1 января Луи предпринял решительный шаг и приехал во Францию без согласия императора. Он находился в тесном контакте со своей матерью, и ее слова «лишь бы только это продолжалось» не казались уже безосновательными. Мадам матушка поддерживала также переписку с Элизой в Италии и с Каролиной, теперь уже потенциальным недругом.
Фуше, бывший одно время главой наполеоновской полиции, оставался с Элизой и всячески старался убедить ее и Баччиоки придерживаться курса, который уже проводили Каролина и Мюрат. «Единственно, что спасло бы всех нас, была бы смерть императора», — говорил он ей. Но Элиза, к ее чести, не проявляла склонности подражать своей сестре в Неаполе. Вместо этого она писала матери непринужденные письма, спрашивая ее о светских новостях в Париже, письма, которые вполне могли бы быть написаны и Полиной, но казались несколько фривольными для Элизы. В те дни немного было слышно о Полине, но ей еще предстояло появиться на горизонте, когда ее брат более всего нуждался в утешении.

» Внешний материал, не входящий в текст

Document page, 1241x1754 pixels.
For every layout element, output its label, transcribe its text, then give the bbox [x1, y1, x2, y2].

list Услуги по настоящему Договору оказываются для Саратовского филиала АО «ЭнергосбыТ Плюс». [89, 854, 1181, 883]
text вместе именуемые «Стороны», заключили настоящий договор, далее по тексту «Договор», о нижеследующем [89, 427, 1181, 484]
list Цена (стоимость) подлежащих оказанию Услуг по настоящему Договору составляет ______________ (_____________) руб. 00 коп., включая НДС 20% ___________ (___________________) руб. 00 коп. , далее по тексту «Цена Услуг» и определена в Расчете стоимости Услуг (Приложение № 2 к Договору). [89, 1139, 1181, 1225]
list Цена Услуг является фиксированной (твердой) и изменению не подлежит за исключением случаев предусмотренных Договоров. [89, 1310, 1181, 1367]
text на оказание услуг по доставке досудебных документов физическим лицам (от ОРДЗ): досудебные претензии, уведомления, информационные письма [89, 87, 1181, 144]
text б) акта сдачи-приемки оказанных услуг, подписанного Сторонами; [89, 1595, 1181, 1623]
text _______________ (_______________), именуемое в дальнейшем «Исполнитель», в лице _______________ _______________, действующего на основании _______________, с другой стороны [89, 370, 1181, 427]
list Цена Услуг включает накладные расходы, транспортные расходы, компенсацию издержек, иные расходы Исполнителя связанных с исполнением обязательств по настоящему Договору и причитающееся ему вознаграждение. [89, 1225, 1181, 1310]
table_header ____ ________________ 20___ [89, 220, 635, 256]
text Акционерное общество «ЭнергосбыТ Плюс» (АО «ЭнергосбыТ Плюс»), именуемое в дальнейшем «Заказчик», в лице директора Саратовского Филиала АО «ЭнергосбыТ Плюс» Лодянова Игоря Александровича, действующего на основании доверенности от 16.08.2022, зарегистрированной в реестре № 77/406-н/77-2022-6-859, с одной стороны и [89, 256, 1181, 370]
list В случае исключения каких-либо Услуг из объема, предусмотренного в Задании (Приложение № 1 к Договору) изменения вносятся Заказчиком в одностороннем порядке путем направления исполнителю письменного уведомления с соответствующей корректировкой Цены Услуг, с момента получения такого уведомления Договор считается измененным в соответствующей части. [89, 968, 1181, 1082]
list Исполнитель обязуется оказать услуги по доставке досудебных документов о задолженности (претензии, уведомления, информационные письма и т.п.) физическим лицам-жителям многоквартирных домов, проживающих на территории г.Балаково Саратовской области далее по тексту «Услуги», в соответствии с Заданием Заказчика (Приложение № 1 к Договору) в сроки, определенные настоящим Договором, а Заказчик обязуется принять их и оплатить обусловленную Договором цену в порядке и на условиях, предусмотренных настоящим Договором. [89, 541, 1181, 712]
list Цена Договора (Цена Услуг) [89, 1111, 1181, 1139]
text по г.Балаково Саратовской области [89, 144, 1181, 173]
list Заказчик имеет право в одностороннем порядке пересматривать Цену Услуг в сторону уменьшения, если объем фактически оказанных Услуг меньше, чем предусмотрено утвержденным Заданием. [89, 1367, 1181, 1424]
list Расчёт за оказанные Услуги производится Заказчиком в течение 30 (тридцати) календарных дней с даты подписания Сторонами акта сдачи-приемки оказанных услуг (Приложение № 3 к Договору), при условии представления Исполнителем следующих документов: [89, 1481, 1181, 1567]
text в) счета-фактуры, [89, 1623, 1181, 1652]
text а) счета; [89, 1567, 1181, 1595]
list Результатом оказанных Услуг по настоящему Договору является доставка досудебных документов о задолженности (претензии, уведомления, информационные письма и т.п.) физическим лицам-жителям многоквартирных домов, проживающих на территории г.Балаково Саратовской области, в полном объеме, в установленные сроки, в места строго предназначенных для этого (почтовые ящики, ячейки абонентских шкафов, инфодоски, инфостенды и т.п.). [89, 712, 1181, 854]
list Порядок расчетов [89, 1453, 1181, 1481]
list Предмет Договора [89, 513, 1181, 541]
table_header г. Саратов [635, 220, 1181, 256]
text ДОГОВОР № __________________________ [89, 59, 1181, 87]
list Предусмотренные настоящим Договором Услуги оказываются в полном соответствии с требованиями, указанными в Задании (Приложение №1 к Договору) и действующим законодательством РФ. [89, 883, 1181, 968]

Наполеон, наблюдая, как подобно раскачиваемому апельсиновому дереву распадалась империя, пришел к новому выводу в отношении своей семьи. Он считал их никчемными, особенно Жозефа, своего старшего брата. И он говорил Редереру: «Я воображал, что нуждаюсь в своих братьях для создания династии, но она в безопасности и без них. Она создавалась в центре шторма самими природными явлениями. Жозеф не может забыть, что был рожден первым. Нет ничего более абсурдного. Если бы речь шла о винограднике нашего отца, был бы другой разговор. Его интересы прикованы к женщинам, домам, обстановке. Он любит охотиться на кроликов и играть с девчонками в жмурки». Недоверие Наполеона к Жозефу еще больше возросло, когда он прочитал, какого рода компанию содержал его брат в Мортфонтене и о разговорах, которые велись там в зимние вечера. Он знал, что Жозеф не был способен на интриги, но теперь, когда дела оборачивались от плохого к худшему, Жозеф начал досаждать ему братскими советами, подобными тем, которые в прошлом давали ему Луи и Жером и которые могли бы еще поступать от них, до того как часы пробьют полночь. Жозеф, подобно маршалам, вполне насытился войной и видел, или думал, что видит, некоторые перспективы спасения империи путем принятия условий союзников. Бесполезно, однако, было настаивать, что вскоре ничего не останется для торгов с ними.
Наполеон слишком много видел проигранных и выигранных сражений, чтобы полагать, будто не было никаких шансов на поворот судьбы в его пользу. Это сам император теперь играл в жмурки, так как находился перед лицом пяти армий, ведомых двумя императорами, королем, кронпринцем и высокомерным ирландцем, который думал о своих несравненных пехотинцах как о соли земли. Людские ресурсы России, Австрии, Пруссии и Швеции находились уже на Рейне, а на юго-западе Сульт вел битву за свою жизнь с англичанами, португальцами и испанцами, уже вступившими на французскую землю. Францию же обороняли семнадцатилетние французские мальчишки, большинство из которых никогда не обучалось, как заряжать мушкет.
В декабре и начале января 1814 года Наполеон ненадолго вспомнил о семье. Луи было разрешено приехать в Париж при условии, что он прибудет как французский принц, а не как сосланный король. Количество изгнанных коронованных особ в Париже возрастало, и создатель королей находил их присутствие стеснительным, особенно когда они обращались к нему с чудовищными для Франции предложениями — провести ее границы по Рейну, Альпам и Пиренеям. Посоветовав Луи заниматься своими собственными делами и размышлять о собственных многочисленных провалах, Наполеон принялся распутывать испанский клубок. Здесь, используя то преимущество, что Фердинанд, который когда-то был избран королем самими испанцами, все еще находился под арестом в Валенсии, Наполеон предложил, что ему следует вернуться в Испанию в качестве короля с одобрения Франции и что дружбу между двумя странами нужно укрепить браком между Фердинандом и тринадцатилетней дочерью Жозефа. Это примечательное предложение сопровождалось только одним условием — амнистией для всех испанцев, которые поддерживали Жозефа во время его пятилетнего правления.